Start of AVAILABLE RECORDS

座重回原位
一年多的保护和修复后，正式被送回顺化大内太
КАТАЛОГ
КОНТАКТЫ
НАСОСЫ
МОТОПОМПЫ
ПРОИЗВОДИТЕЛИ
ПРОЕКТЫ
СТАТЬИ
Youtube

End of AVAILABLE RECORDS

## EXERCISE BRIEF
Could you retype every record above exactly as given?

## RESULT OF THE EXERCISE
座重回原位
一年多的保护和修复后，正式被送回顺化大内太
КАТАЛОГ
КОНТАКТЫ
НАСОСЫ
МОТОПОМПЫ
ПРОИЗВОДИТЕЛИ
ПРОЕКТЫ
СТАТЬИ
Youtube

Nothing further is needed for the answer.